GIVEN PASSAGE>

Fade Away
- First edition
- Author: Harlan Coben
- Language: English
- Series: A Myron Bolitar Novel
- Genre: Mystery, thriller
- Publisher: Dell
- Publication date: 1997
- Publication place: United States
- Media type: Print (hardback & paperback)
- Pages: 368

= Fade Away (novel) =

Novel by Harlan Coben

Fade Away is a novel by author Harlan Coben. It is the third novel in his series of a crime solver and sports agent named Myron Bolitar.

==Plot summary==

Fade Away is a novel featuring Myron Bolitar, a sports agent, hired by the New Jersey Dragons to find a missing basketball star. Myron and his team of associates, work together to puzzle out the disappearance of Greg Downing,
drawing Myron into danger, both physical and emotional.

Myron Bolitar is a sports agent and sometimes investigator, called by Clip Arnstein, the
owner of the New Jersey Dragons. Clip's star player is missing and he wants Myron to
find him. Greg Downing had been Myron's rival throughout their youth and college days.
Both had been drafted to play professional basketball, but Greg is the only one that
made it. Myron's knee had been injured in what was believed to be a freak accident on
the court, and he had never played professionally. Clip wants Myron to take Greg's
place on the team, feeling that the other players would be more open with him rather
than an investigator. Myron is reluctant yet excited at the same time. Having never had
the opportunity to play pro-ball, he is anxious to know if he can make it with the
Dragons.

Myron investigates Greg's disappearance with the help of his closest friend, Win. The
two men discover a mysterious woman had left a message on Greg's answering
machine to arrange a meeting the night he vanished. Following leads, Myron discovers
the woman has been murdered, and Greg is the main suspect. Initially believing that
Greg had a drug problem, Myron discovers that the woman had in fact been
blackmailing Greg, though he does not know why. Greg also has a large gambling
problem, and Myron thinks that may be what the blackmail involves. Further
investigation reveals that the mysterious woman is in fact a fugitive. A member of the
Sixties radical group The Raven Brigade, Liz Gorman had contacted Greg after the
group had robbed a bank in Arizona several months previously.

The investigation takes several twists and turns, involving custody battles between Greg
and his wife Emily, a former girlfriend of Myron's, and the assistance of Audrey Wilson,
the sports reporter that covers the New Jersey Dragons. Audrey uncovers the real
reason that Myron is on the team, and convinces him that the two of them can work
together to find Greg. In exchange for sharing information, Audrey agrees not to release
the story about Greg disappearing. Audrey discovers that Greg had hired a private
investigator to follow Emily. Myron uncovers a video tape of Emily and Maggie Mason, a
woman known as Thumper, having sex. Mason has close ties to the team. Myron
believes Emily had been set up and can understand her extreme anger at Greg.

The murder weapon is discovered in Greg's house, and other evidence that had been in
the house vanishes. It is clear that someone is trying to frame Greg for murder, while
another person may be trying to protect him. In another development, the blackmailers
contact Myron and offer to sell him the information they had offered Greg.

(Items from a dataset)
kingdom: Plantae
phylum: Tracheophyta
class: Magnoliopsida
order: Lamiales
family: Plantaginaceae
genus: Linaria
---
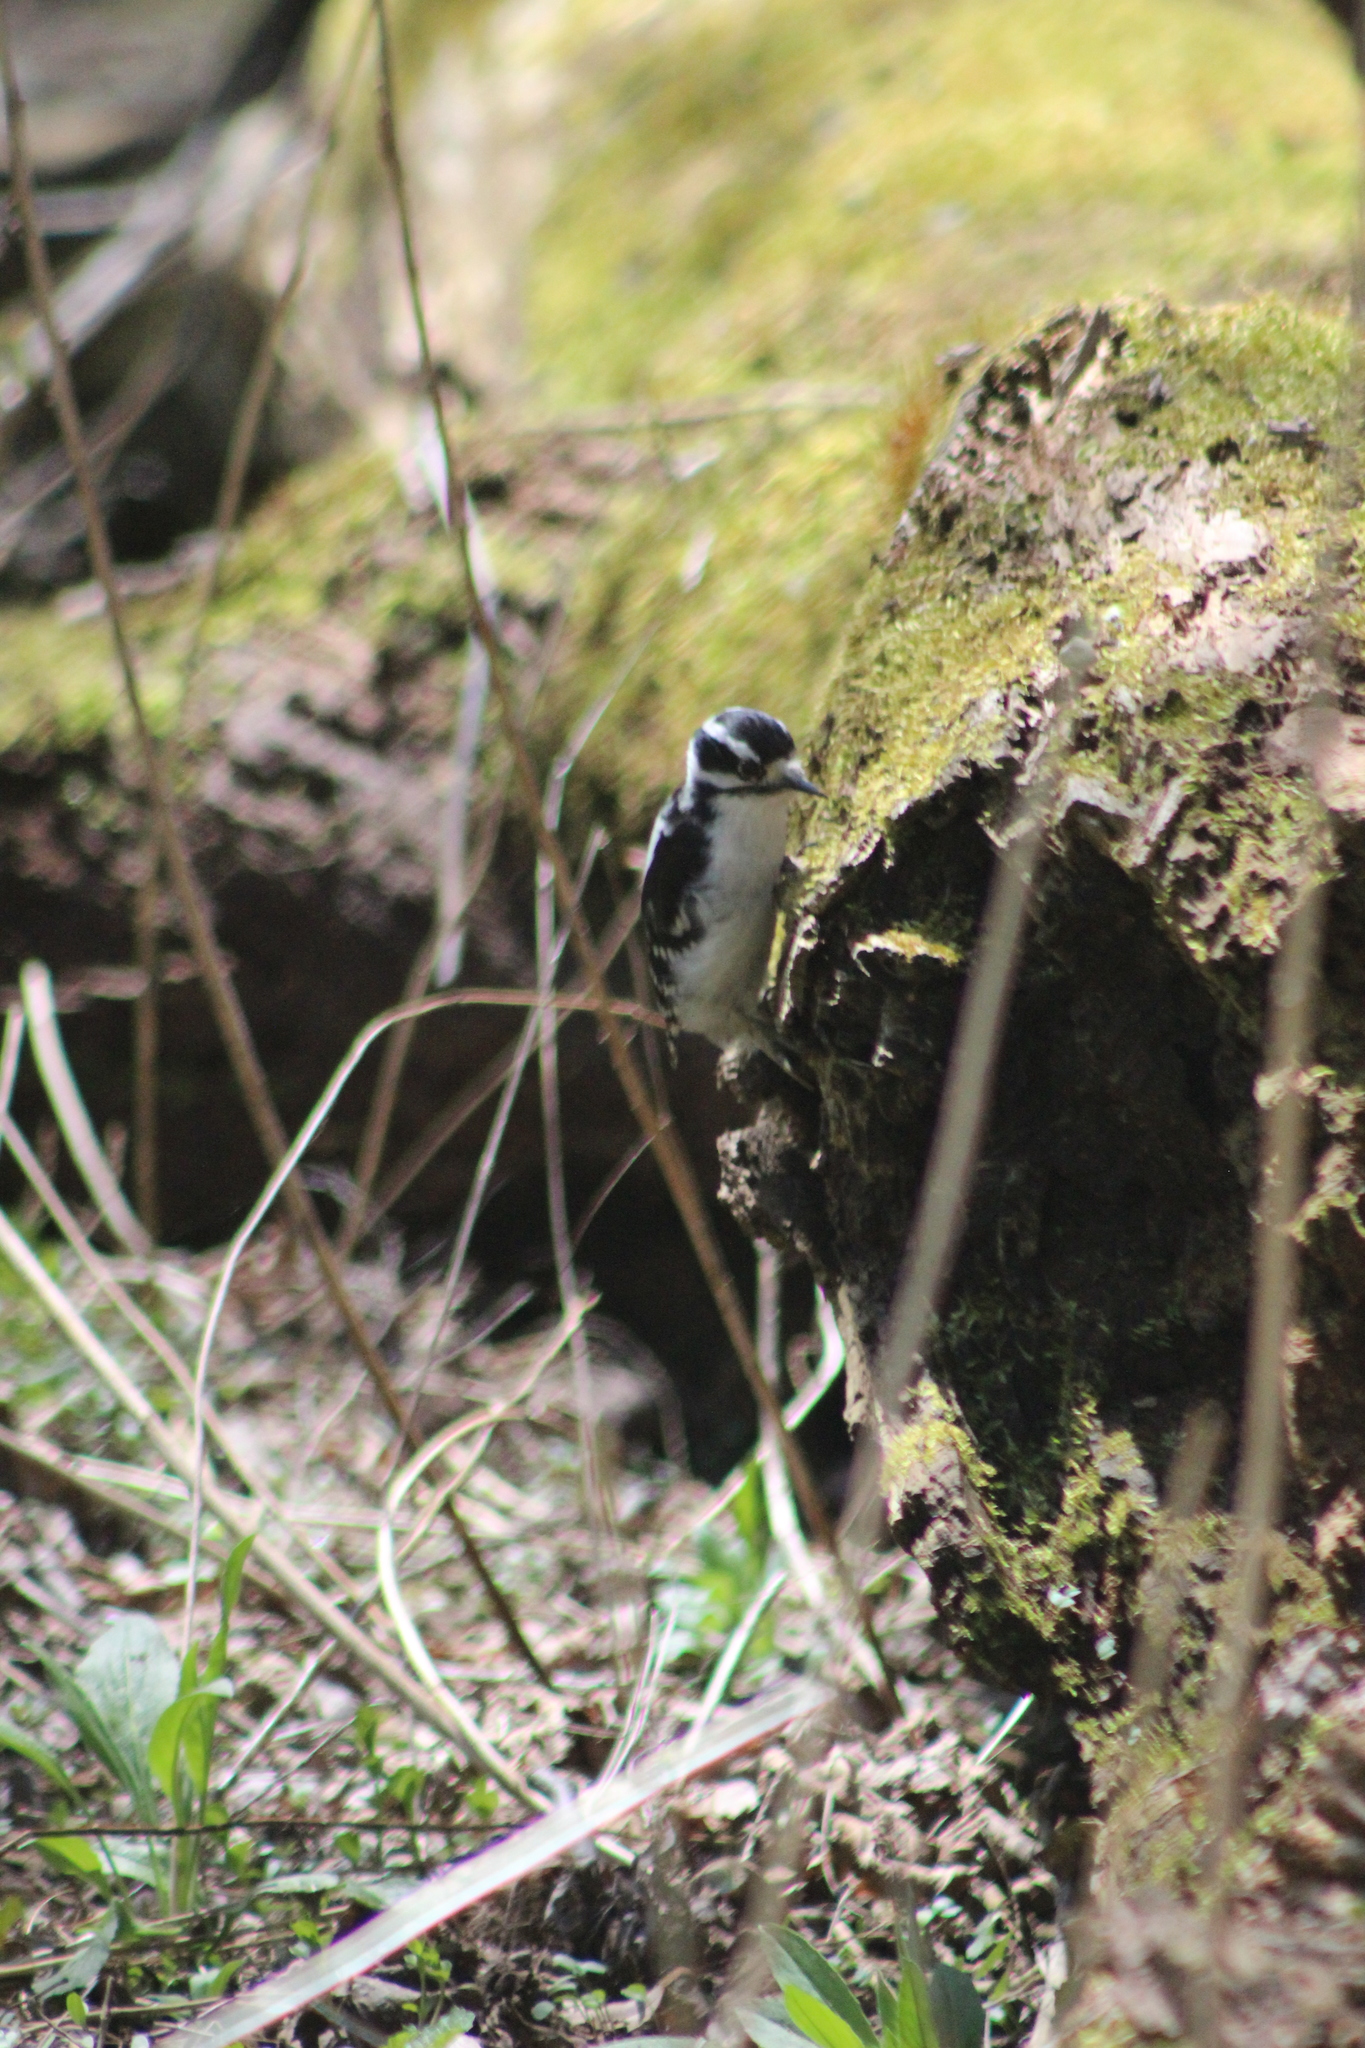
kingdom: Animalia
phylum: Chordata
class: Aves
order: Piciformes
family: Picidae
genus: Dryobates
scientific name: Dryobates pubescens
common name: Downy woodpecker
==
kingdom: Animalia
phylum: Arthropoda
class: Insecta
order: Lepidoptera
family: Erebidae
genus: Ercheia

REQUIRED WORK>
[A] According to the Fade Away article, what radical group did Liz Gorman belong to?
[B] Carry on the Fade Away plot summary from its last sentence.

ANSWERS FOR THE TASKS>
[A] The Sixties radical group The Raven Brigade.

[B]
Events come to a head when Myron meets up with the leader of the Raven Brigade,
Cole Whiteman. He admits that he and Liz Gorman had indeed been blackmailing Greg,
but will not reveal with what. Leaving him, Myron meets up with Audrey, and receives a
phone call from the blackmailer. The two travel to a remote location and meet with a
man in a ski mask. Audrey shoots the man, claiming he was going to kill Myron. Myron
confronts her. Audrey had killed Gorman to protect Greg and their unborn child. It had
been Audrey that cleaned up the evidence at Greg's house, leaving the murder weapon
planted by Emily, as it had not been discovered. The blackmailer at the scene was in
fact a homicide detective, part of the set up to catch Audrey.

Myron returns to the Arena to confront Clip Arnstein and is handed an audio cassette.
On the tape is evidence that Myron's injury so many years ago was not an accident after
all. Greg had paid another player to hurt Myron. Though he had not intended for the
injury to be career ending, Greg was angry at Myron for having a one-night stand with
Emily the night before their wedding. Arnstein had known about the tape from the
beginning and could think of no other way to tell Myron. Arnstein wanted Myron to have
closure.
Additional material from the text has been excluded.